The Bank of England (BoE) operates the CHAPS payment system, which is a sterling same-day system that is used to settle high-value wholesale payments but also time-critical, lower-value payments like buying or paying a deposit on a property. Payments are settled over the BoE’s Real Time Gross Settlement (RTGS) system. There are over 30 direct participants and over five thousand financial institutions that make CHAPS payments through one of the direct participants. A list of CHAPS direct participants can be found here.


In Ireland, there is currently no mechanism for instant payments except with Revolut but the large retail banks have formed a JV and Cash App has entered the market but is not available yet.

Ireland does not currently have an industry-wide instant payments solution. Irish retail banks are working on an instant mobile payments service through an account-to-account mobile-based solution built on the SEPA infrastructure, with the mobile payment app joint venture to be launched imminently, having received approval from the Competition and Consumer Protection Commission. Revolut also provides SEPA instant credit transfers in Ireland and Cash App has entered the market but is not yet available.

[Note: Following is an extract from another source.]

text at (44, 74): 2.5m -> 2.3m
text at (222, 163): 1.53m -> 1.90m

SEPA instant credit transfers are offered by a number of PSPs in the French market on the basis of the SEPA Instant Credit Transfer rules which were published in 2017. This being said, (i) there are still some PSPs (including credit institutions) that still do not offer this service to their clients and (ii) there is no market practice on fees that are charged for the provision of the service (i.e., while certain PSPs are offering the service free of charge, some others can charge up to €1 per instant credit transfer).


SEPA Instant Credit Transfers are offered by a number of credit institutions and PSPs in the German market on the basis of the SEPA Instant Credit Transfer rules which were published in 2017. Implementation of SEPA Instant Credit Transfers can be complex depending on the existing platform of the bank. Transaction monitoring, including under Regulation (EU) 2015/847 (Wire Transfer Regulation), the German Anti-Money Laundering Act (Geldwäschegesetz) and Commission Delegated Regulation (EU) 2018/389 (Strong Customer Authentication Regulatory Technical Standards under PSD2) as well as sanctions will have to be enhanced to address the specific risks of instant credit transfers.

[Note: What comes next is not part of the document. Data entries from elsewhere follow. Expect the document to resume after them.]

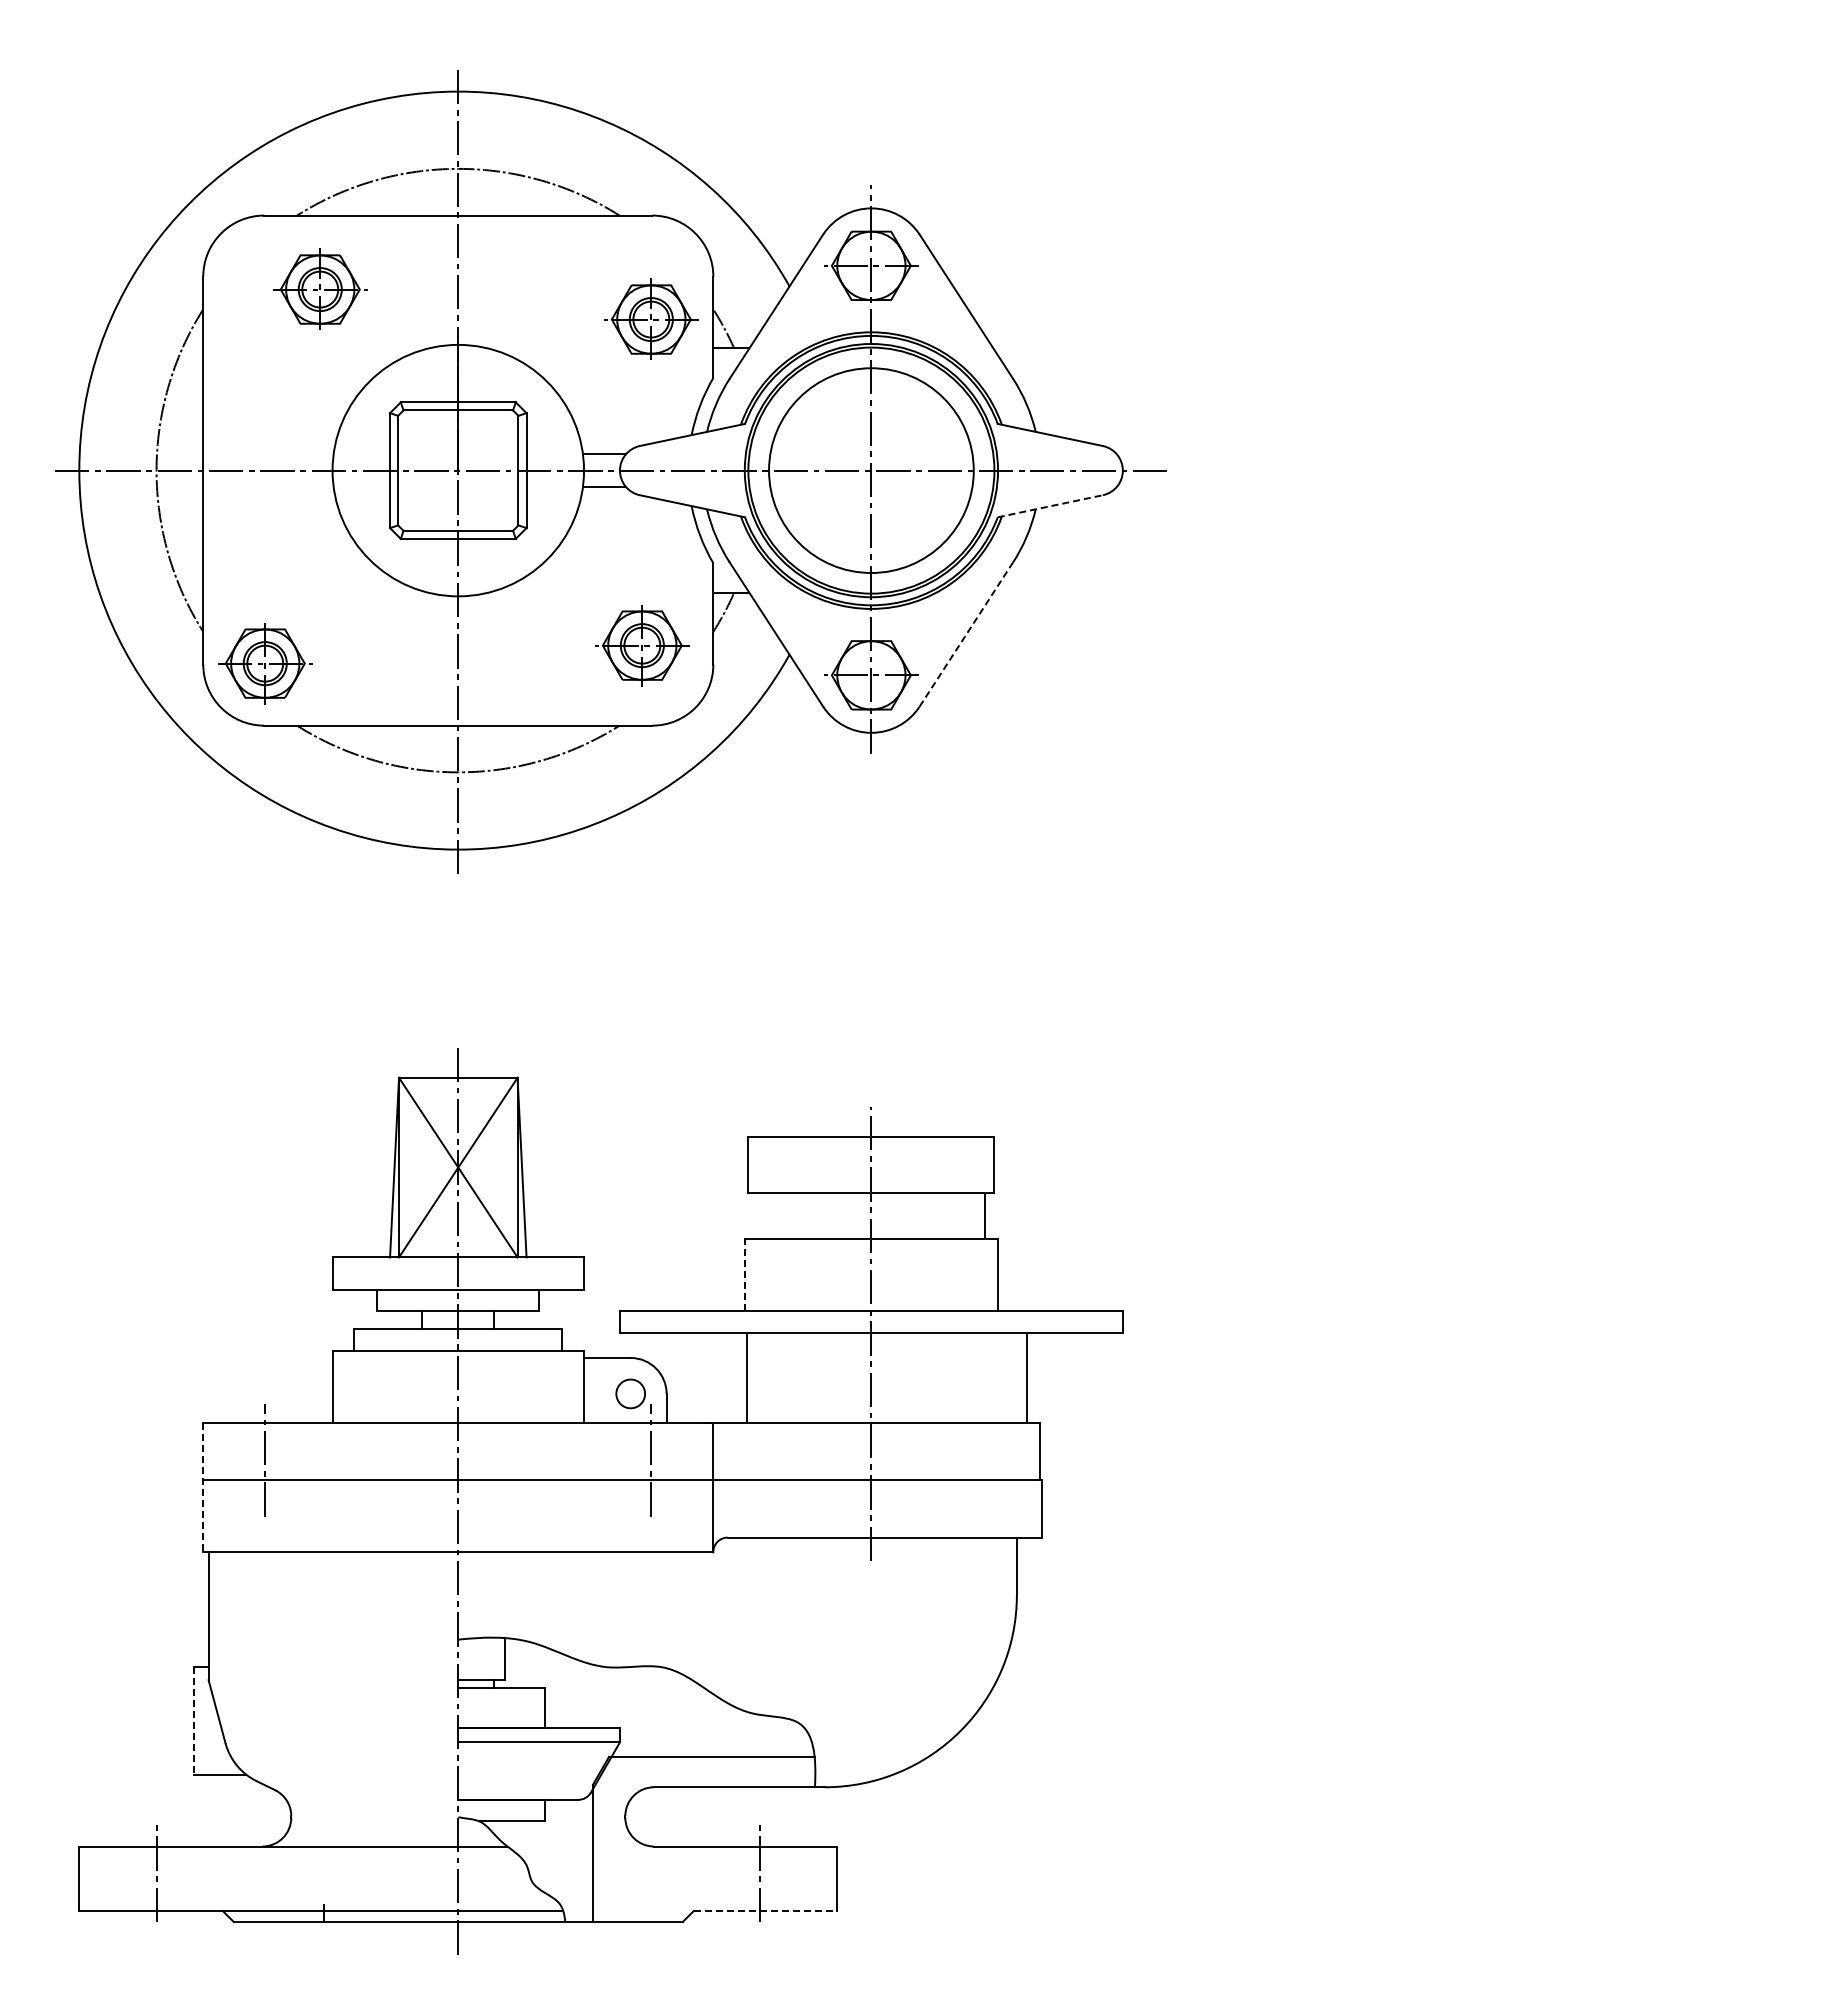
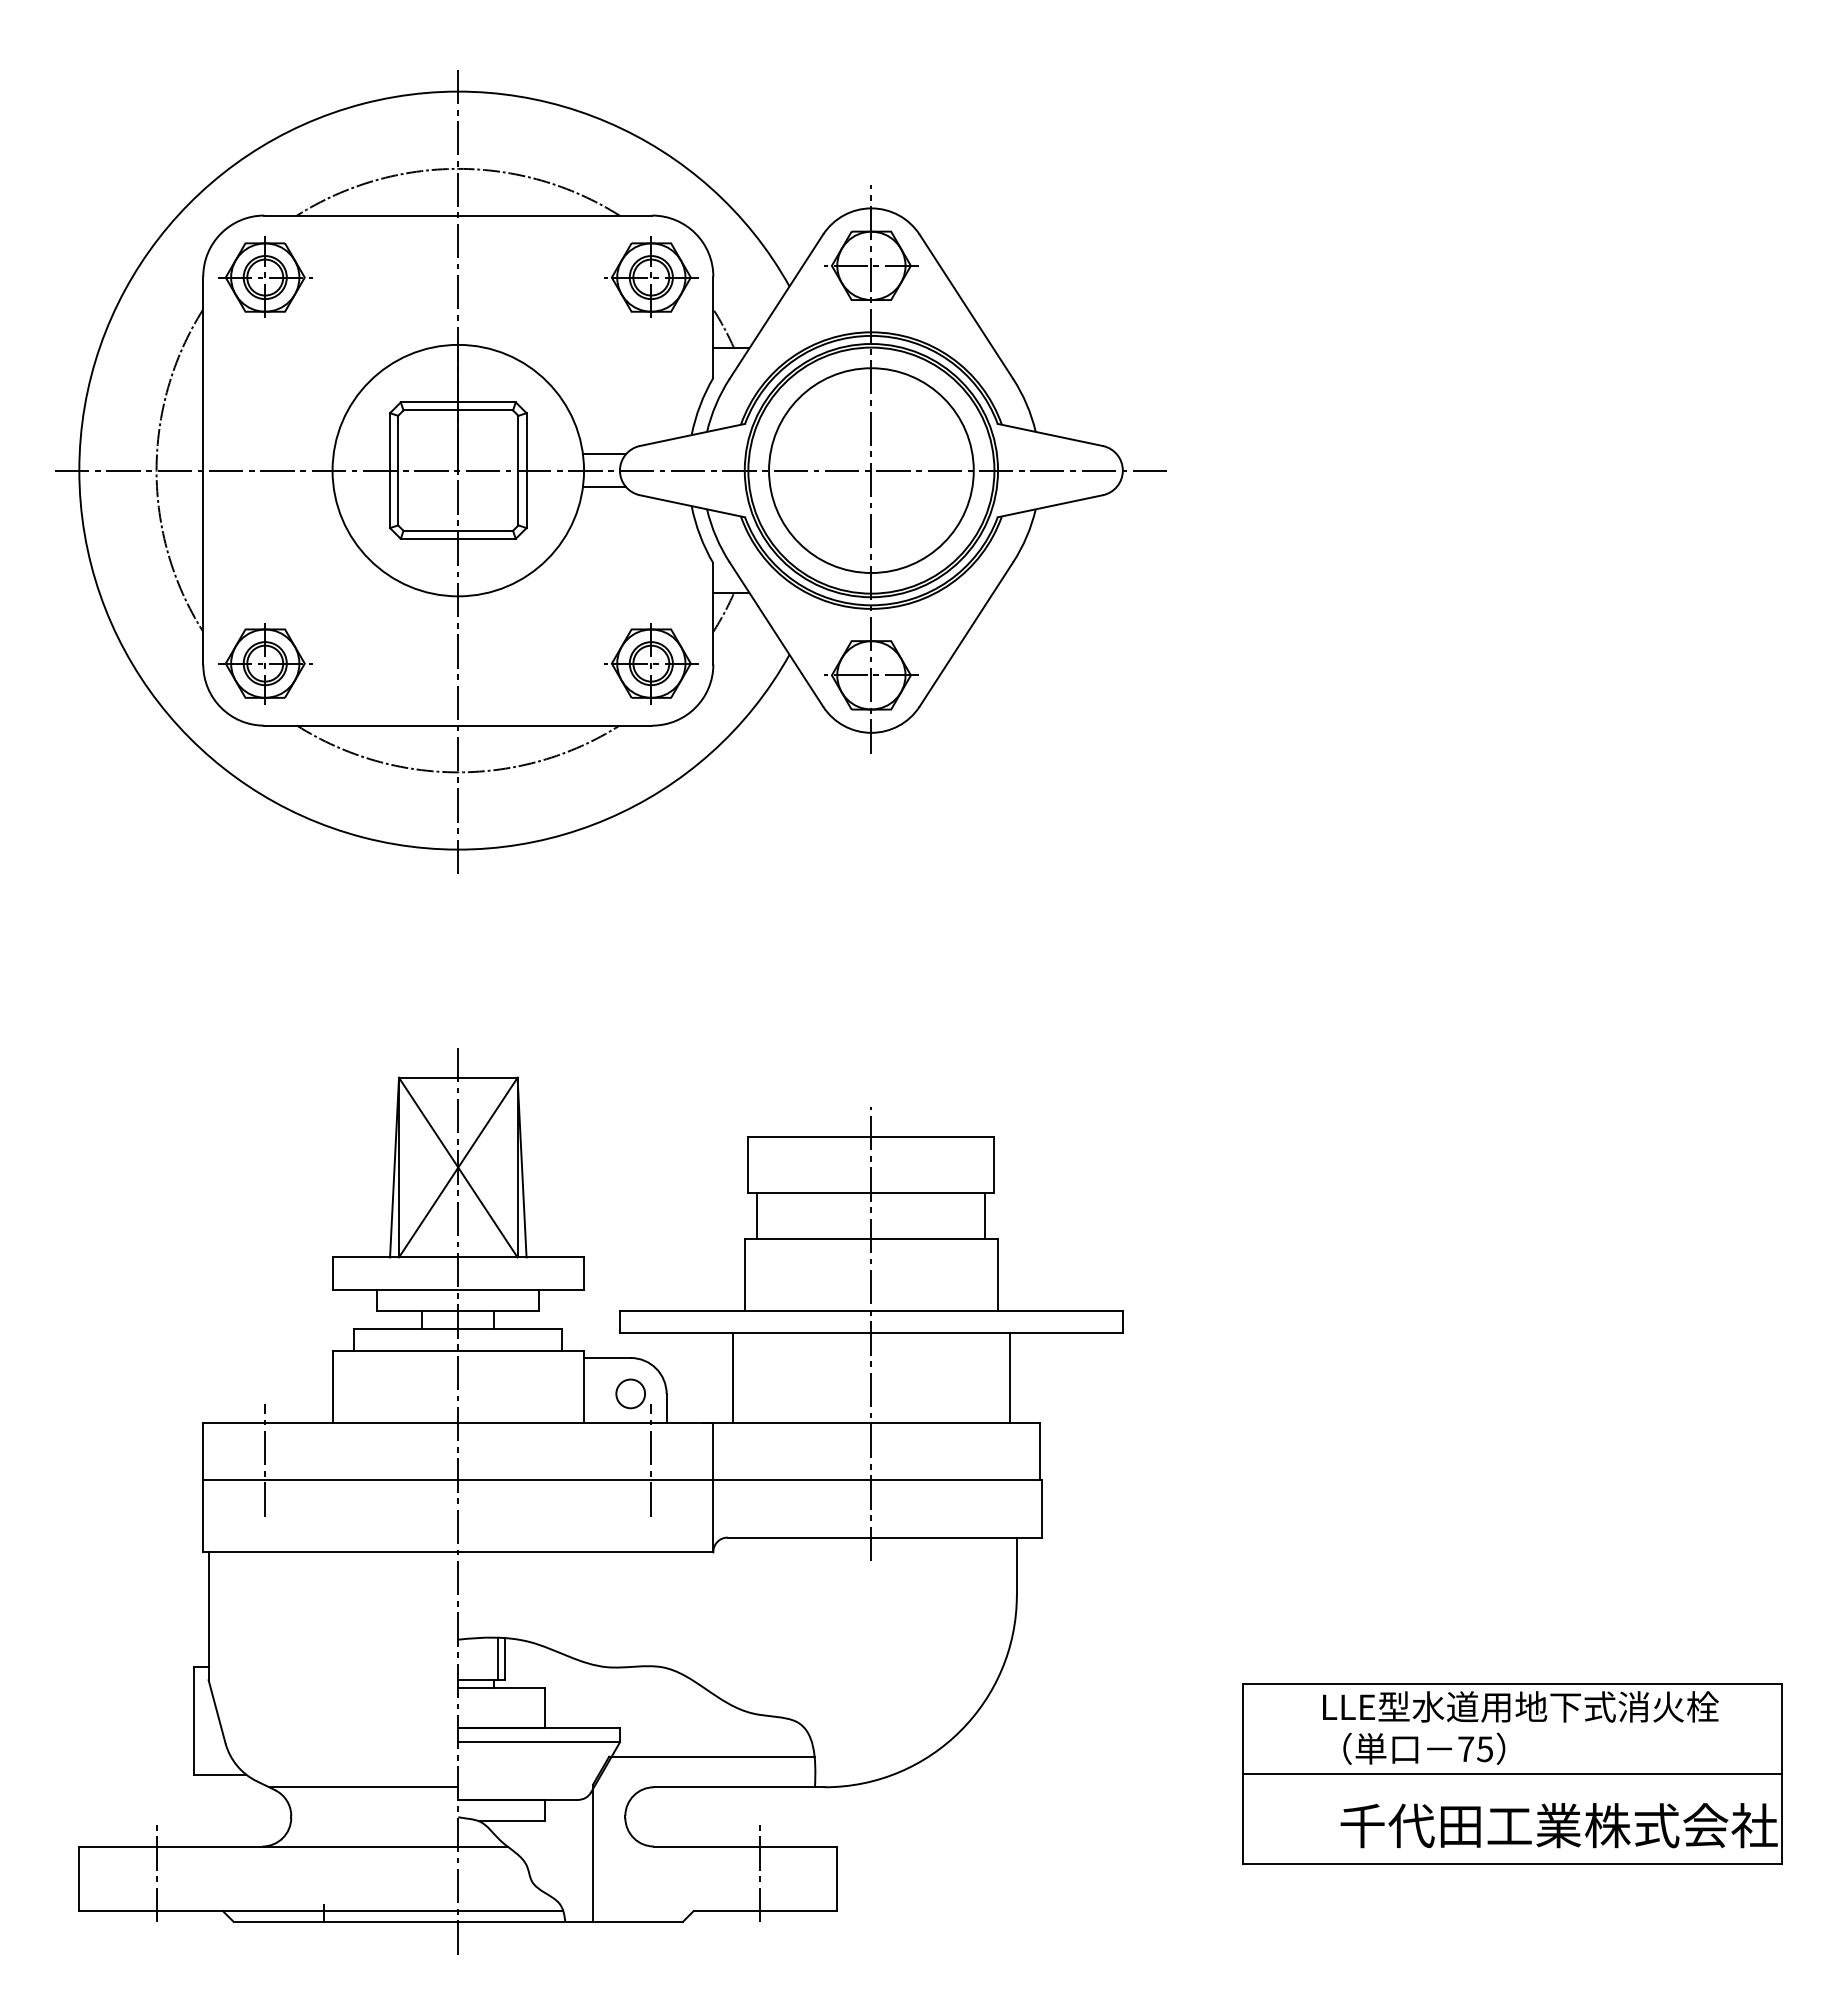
part at (320, 288) position: (320, 288) -> (265, 276)
part at (651, 318) position: (651, 318) -> (651, 276)
line at (1050, 506): dashed -> solid
line at (966, 634): dashed -> solid
part at (642, 645) position: (642, 645) -> (651, 663)
line at (757, 1215): none -> present
line at (744, 1275): dashed -> solid
line at (747, 1377) position: (747, 1377) -> (733, 1377)
line at (1026, 1377) position: (1026, 1377) -> (1009, 1377)
line at (203, 1487): dashed -> solid
line at (497, 1658): none -> present
line at (194, 1720): dashed -> solid
part at (1512, 1773): none -> present
line at (363, 1787): none -> present
line at (765, 1911): dashed -> solid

SEPA Instant Credit Transfers would also fall within the scope of open banking, meaning that third party providers (TPPs) can also offer instant credit transfers; adding further to the complexity of implementing the new requirements.

It remains to be seen whether instant credit transfers will be widely used by consumers and merchants.


SEPA Instant Credit Transfers are offered in Italy by the majority of PSPs. PSPs offering regular euro credit transfers to customers usually also offer euro instant payments. As indicated by the European Payments Council, currently more than 280 PSPs offer instant payments in Italy.

Transaction fees for instant payments vary among different PSPs and are higher compared to fees applied to regular credit transfers.

The Bank of Italy also has a proactive role in the development of instant payments activity in its role as provider for developing and operating the pan-European instant payment settlement platform, TARGET Instant Payment Settlement (TIPS).

Next steps

The Commission has launched a public consultation inviting feedback on its proposal via its Have Your Say website. The current closing date is 26 December 2022, although a note on the webpage states that the eight-week feedback period is being extended every day until the adopted proposal is available in all EU languages.

The proposal contains phased implementation deadlines, modified for the different components of the initiative and to allow for euro area and non-euro area member states. It also provides that it will enter into force 20 days after publication in the Official Journal of the EU.